= What needs to be done =
Reproduce word for word, from the entries below, the line with "Finally, the existence", the line with "Magnin, T. and Stolarz, J.", and every line between them, and nothing more.

= Records shown =
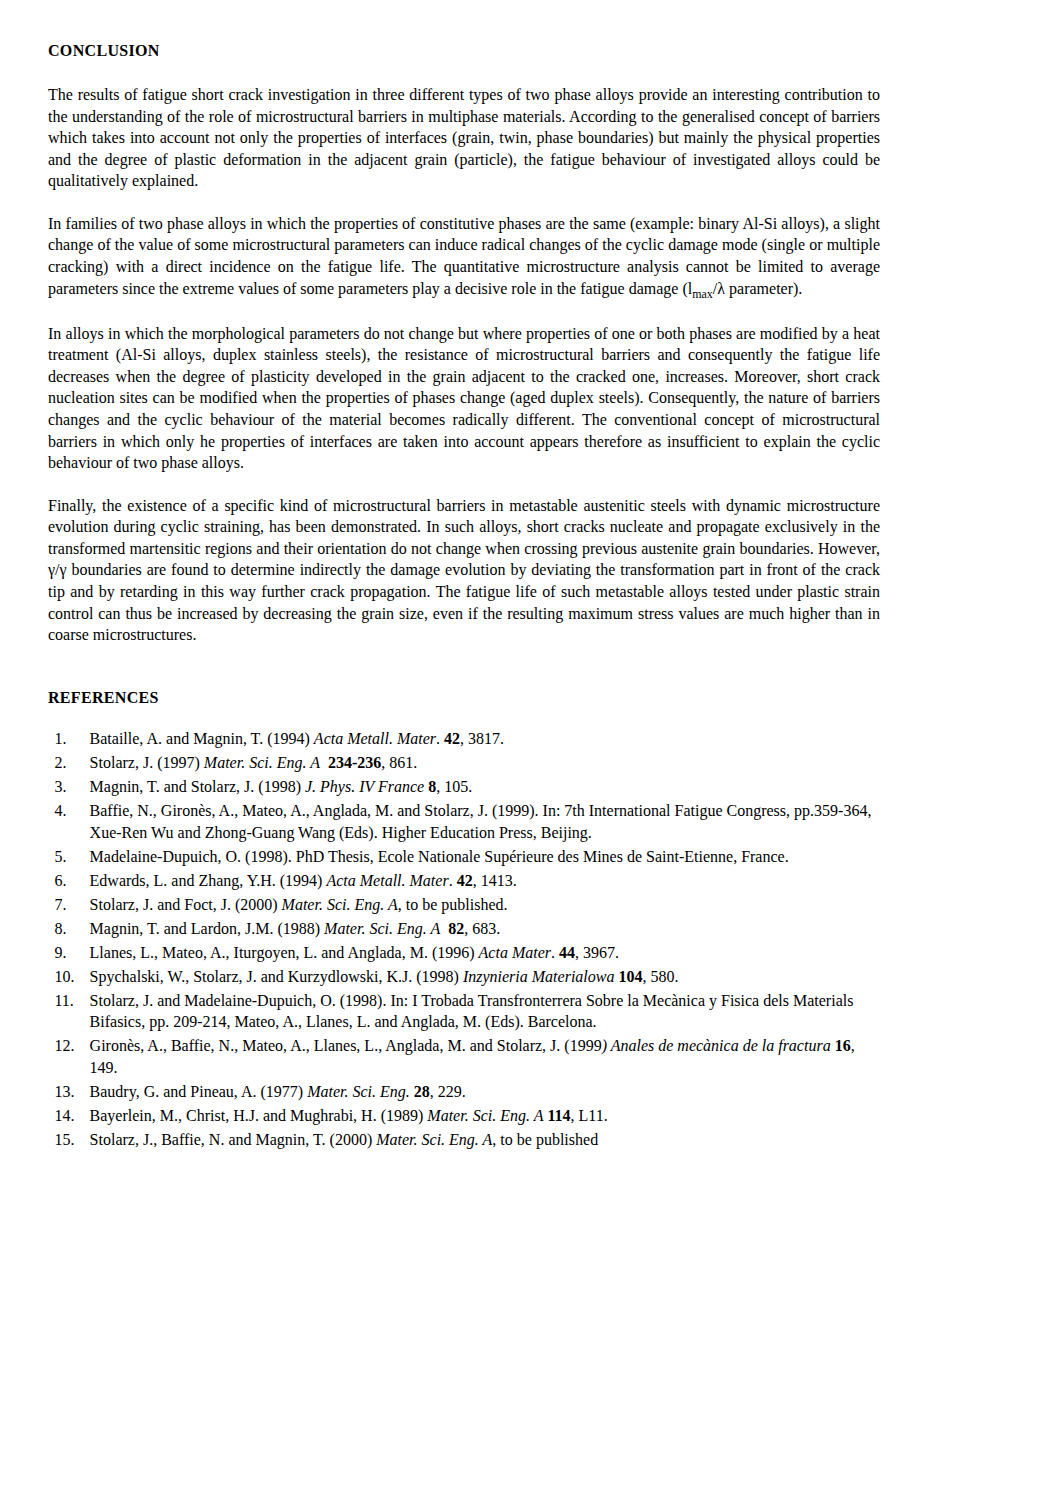CONCLUSION
The results of fatigue short crack investigation in three different types of two phase alloys provide an interesting contribution to the understanding of the role of microstructural barriers in multiphase materials. According to the generalised concept of barriers which takes into account not only the properties of interfaces (grain, twin, phase boundaries) but mainly the physical properties and the degree of plastic deformation in the adjacent grain (particle), the fatigue behaviour of investigated alloys could be qualitatively explained.
In families of two phase alloys in which the properties of constitutive phases are the same (example: binary Al-Si alloys), a slight change of the value of some microstructural parameters can induce radical changes of the cyclic damage mode (single or multiple cracking) with a direct incidence on the fatigue life. The quantitative microstructure analysis cannot be limited to average parameters since the extreme values of some parameters play a decisive role in the fatigue damage (lmax/λ parameter).
In alloys in which the morphological parameters do not change but where properties of one or both phases are modified by a heat treatment (Al-Si alloys, duplex stainless steels), the resistance of microstructural barriers and consequently the fatigue life decreases when the degree of plasticity developed in the grain adjacent to the cracked one, increases. Moreover, short crack nucleation sites can be modified when the properties of phases change (aged duplex steels). Consequently, the nature of barriers changes and the cyclic behaviour of the material becomes radically different. The conventional concept of microstructural barriers in which only he properties of interfaces are taken into account appears therefore as insufficient to explain the cyclic behaviour of two phase alloys.
Finally, the existence of a specific kind of microstructural barriers in metastable austenitic steels with dynamic microstructure evolution during cyclic straining, has been demonstrated. In such alloys, short cracks nucleate and propagate exclusively in the transformed martensitic regions and their orientation do not change when crossing previous austenite grain boundaries. However, γ/γ boundaries are found to determine indirectly the damage evolution by deviating the transformation part in front of the crack tip and by retarding in this way further crack propagation. The fatigue life of such metastable alloys tested under plastic strain control can thus be increased by decreasing the grain size, even if the resulting maximum stress values are much higher than in coarse microstructures.
REFERENCES
Bataille, A. and Magnin, T. (1994) Acta Metall. Mater. 42, 3817.
Stolarz, J. (1997) Mater. Sci. Eng. A 234-236, 861.
Magnin, T. and Stolarz, J. (1998) J. Phys. IV France 8, 105.
Baffie, N., Gironès, A., Mateo, A., Anglada, M. and Stolarz, J. (1999). In: 7th International Fatigue Congress, pp.359-364, Xue-Ren Wu and Zhong-Guang Wang (Eds). Higher Education Press, Beijing.
Madelaine-Dupuich, O. (1998). PhD Thesis, Ecole Nationale Supérieure des Mines de Saint-Etienne, France.
Edwards, L. and Zhang, Y.H. (1994) Acta Metall. Mater. 42, 1413.
Stolarz, J. and Foct, J. (2000) Mater. Sci. Eng. A, to be published.
Magnin, T. and Lardon, J.M. (1988) Mater. Sci. Eng. A 82, 683.
Llanes, L., Mateo, A., Iturgoyen, L. and Anglada, M. (1996) Acta Mater. 44, 3967.
Spychalski, W., Stolarz, J. and Kurzydlowski, K.J. (1998) Inzynieria Materialowa 104, 580.
Stolarz, J. and Madelaine-Dupuich, O. (1998). In: I Trobada Transfronterrera Sobre la Mecànica y Fisica dels Materials Bifasics, pp. 209-214, Mateo, A., Llanes, L. and Anglada, M. (Eds). Barcelona.
Gironès, A., Baffie, N., Mateo, A., Llanes, L., Anglada, M. and Stolarz, J. (1999) Anales de mecànica de la fractura 16, 149.
Baudry, G. and Pineau, A. (1977) Mater. Sci. Eng. 28, 229.
Bayerlein, M., Christ, H.J. and Mughrabi, H. (1989) Mater. Sci. Eng. A 114, L11.
Stolarz, J., Baffie, N. and Magnin, T. (2000) Mater. Sci. Eng. A, to be published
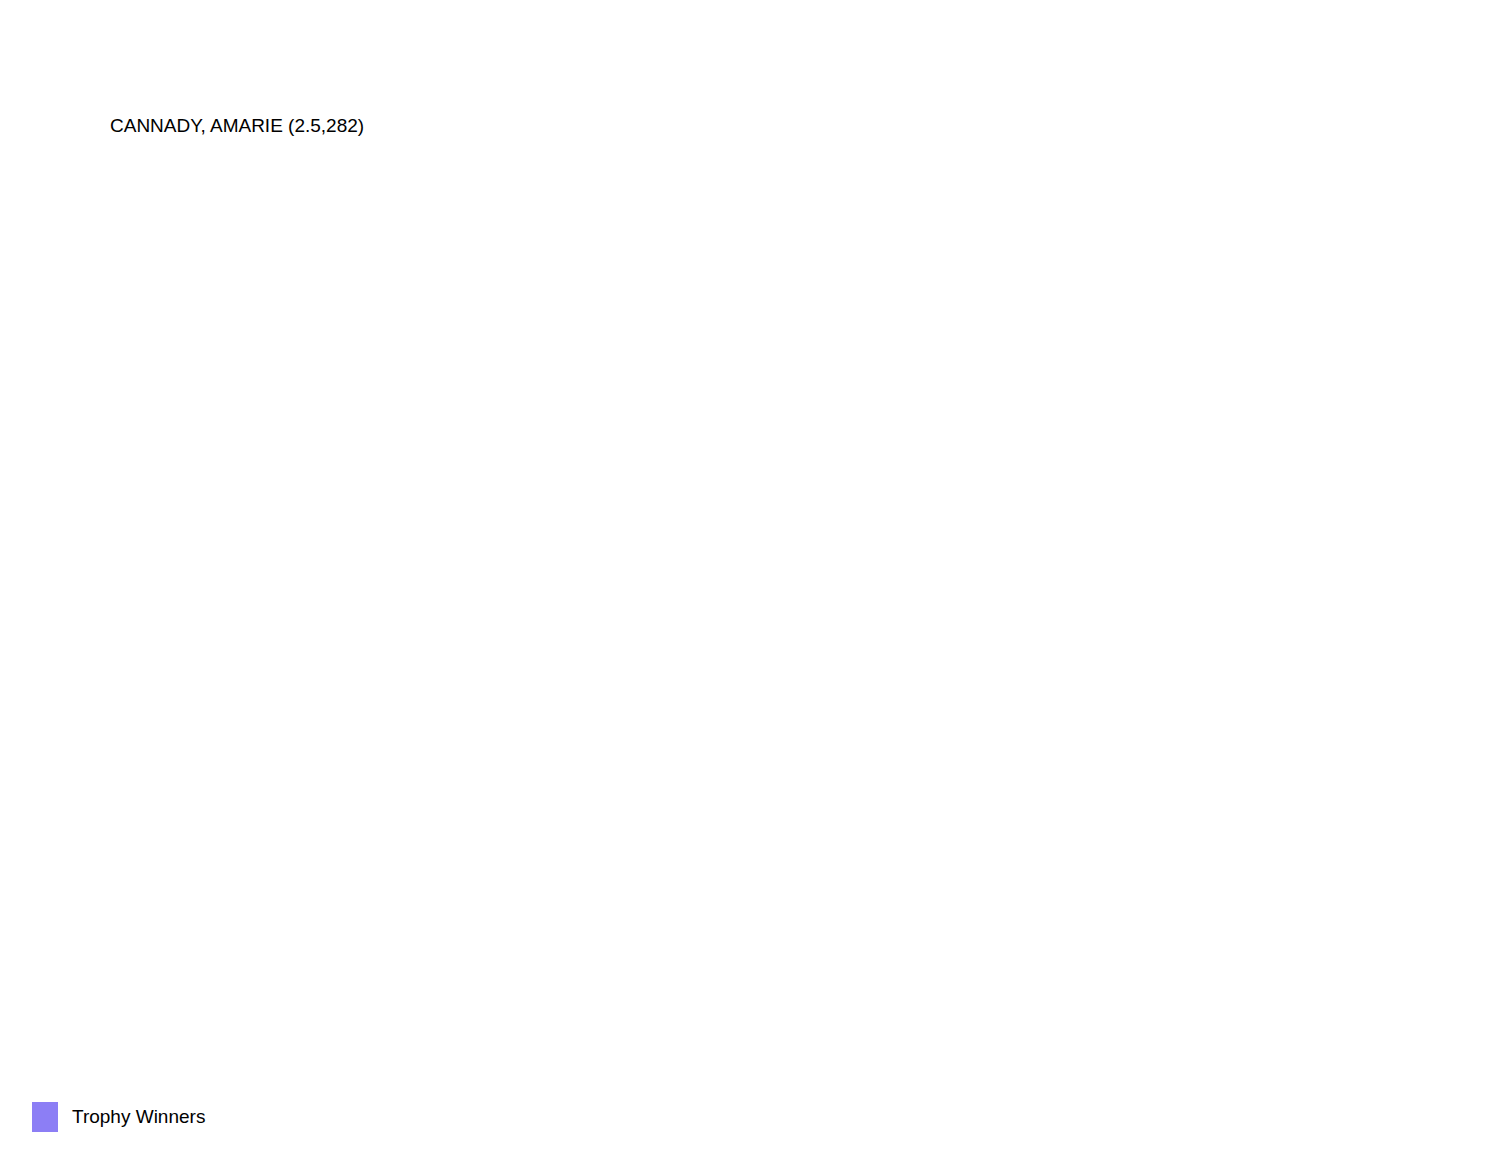CANNADY, AMARIE (2.5,282)
Trophy Winners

= Written answer =
Finally, the existence of a specific kind of microstructural barriers in metastable austenitic steels with dynamic microstructure evolution during cyclic straining, has been demonstrated. In such alloys, short cracks nucleate and propagate exclusively in the transformed martensitic regions and their orientation do not change when crossing previous austenite grain boundaries. However, γ/γ boundaries are found to determine indirectly the damage evolution by deviating the transformation part in front of the crack tip and by retarding in this way further crack propagation. The fatigue life of such metastable alloys tested under plastic strain control can thus be increased by decreasing the grain size, even if the resulting maximum stress values are much higher than in coarse microstructures.
REFERENCES
Bataille, A. and Magnin, T. (1994) Acta Metall. Mater. 42, 3817.
Stolarz, J. (1997) Mater. Sci. Eng. A 234-236, 861.
Magnin, T. and Stolarz, J. (1998) J. Phys. IV France 8, 105.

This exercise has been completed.